Page text —
——
Louis-Philippe Hébert  (1850–1917) was a Canadian sculptor. He is considered one of the best sculptors of his generation.

Career
Hébert was the son of Théophile Hébert, a farmer, and Julie Bourgeois of Ste-Sophie de Mégantic, Quebec. At age 19, he enrolled as a Papal Zouave and left for Italy where he found the art an eye-opener. The trip had a major impact on his career. Back in Canada, in 1872, he was initiated in making sculpture in wood by Adolphe Rho at Bécancour, then was mentored by Napoléon Bourassa in new approaches to sculpture in Canada. Hébert sculpted forty monuments, busts, medals and statues in wood, bronze and terra-cotta and taught at the Conseil des arts et manufactures in Montreal, Quebec. He married Maria Roy on 26 May 1879 in Montreal, Quebec. The couple's eight children include Henri Hébert, a sculptor, and Adrien Hébert, a painter.

Hébert was an associate member of the Royal Canadian Academy of Arts (1880 and 1895), a full member in 1886-1889 and 1906. At the Exposition universelle de Paris in 1889, Hébert received a bronze medal, the first for a Canadian artist. He also was awarded the Medal of Confederation (1894) and was made a chevalier of France's Legion of Honour (1901), as well as a Companion of St Michael and St George (Great Britain, 1903). The Prix Philippe-Hébert, named in his honour, has been given to an artist of outstanding ability and stature in Québec arts by the St-Jean-Baptiste Society of Montréal since 1971. He was buried in Notre-Dame-des-Neiges cemetery, Montreal, Quebec.
——
Data under study —

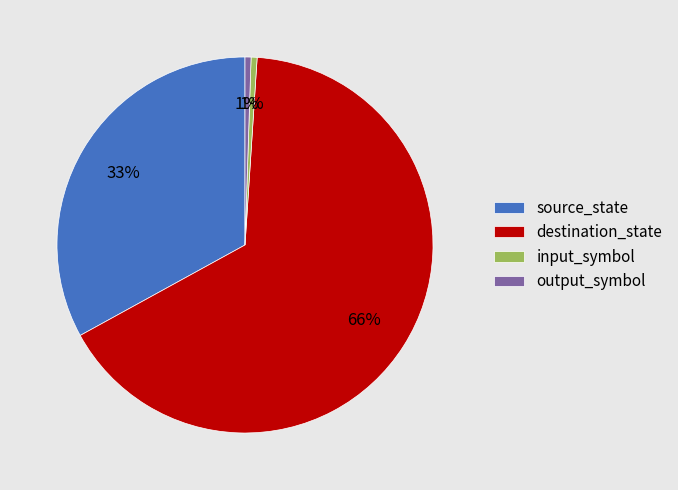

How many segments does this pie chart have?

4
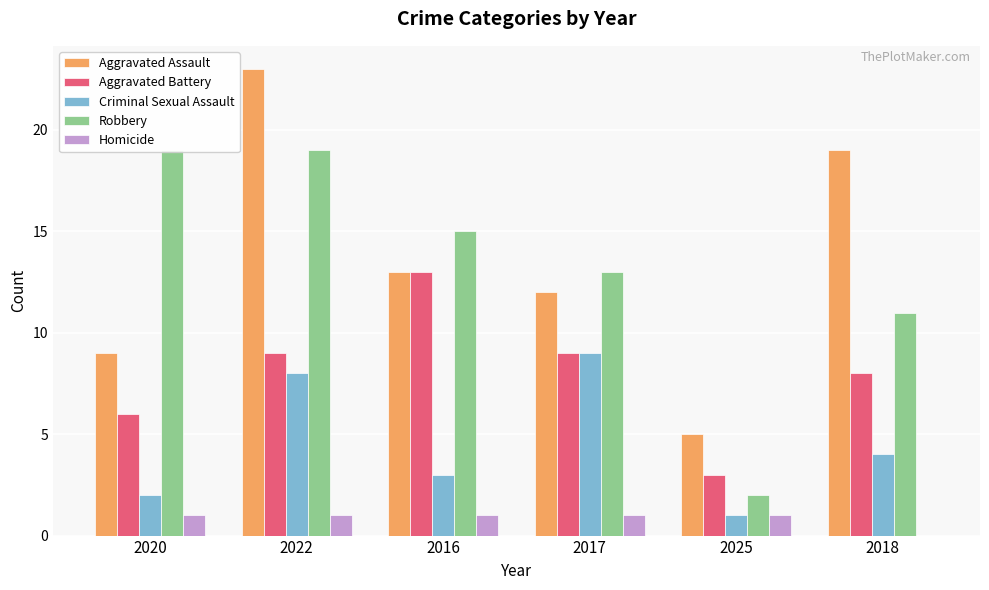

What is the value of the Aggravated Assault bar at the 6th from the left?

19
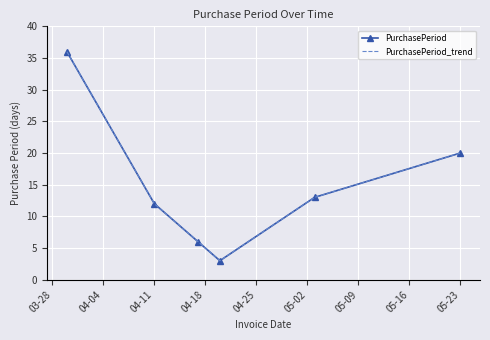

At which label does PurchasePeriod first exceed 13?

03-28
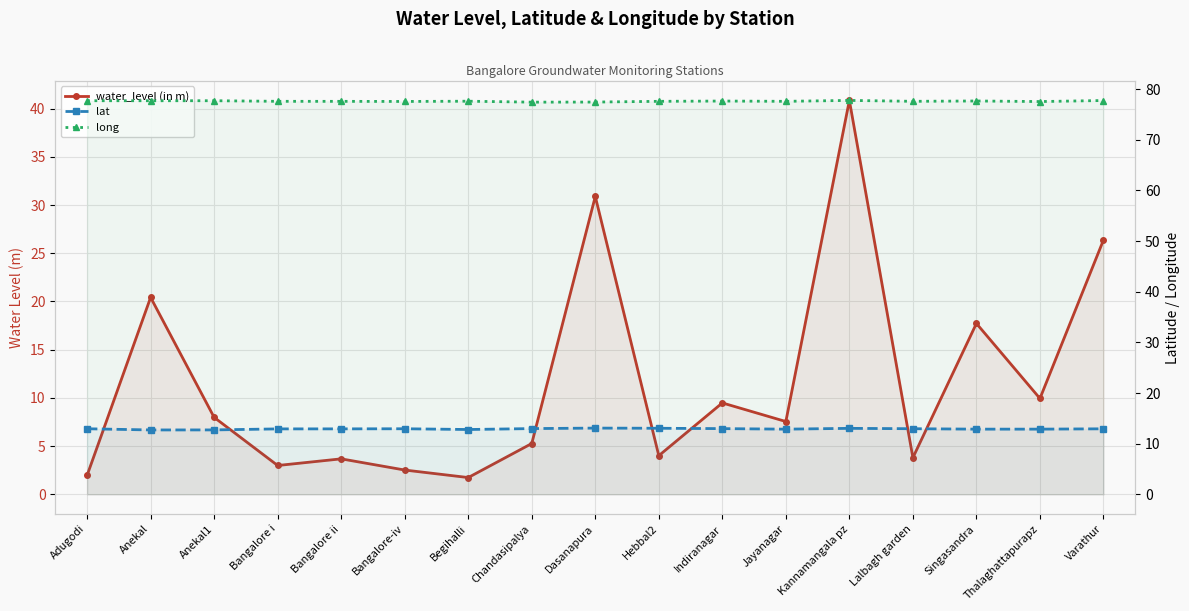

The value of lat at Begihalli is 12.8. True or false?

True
——
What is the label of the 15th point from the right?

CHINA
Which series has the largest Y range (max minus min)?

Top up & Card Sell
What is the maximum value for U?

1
——
From the Hébert biography, quote everything between "Hébert was an" and "cemetery, Montreal, Quebec.", inclusive.

Hébert was an associate member of the Royal Canadian Academy of Arts (1880 and 1895), a full member in 1886-1889 and 1906. At the Exposition universelle de Paris in 1889, Hébert received a bronze medal, the first for a Canadian artist. He also was awarded the Medal of Confederation (1894) and was made a chevalier of France's Legion of Honour (1901), as well as a Companion of St Michael and St George (Great Britain, 1903). The Prix Philippe-Hébert, named in his honour, has been given to an artist of outstanding ability and stature in Québec arts by the St-Jean-Baptiste Society of Montréal since 1971. He was buried in Notre-Dame-des-Neiges cemetery, Montreal, Quebec.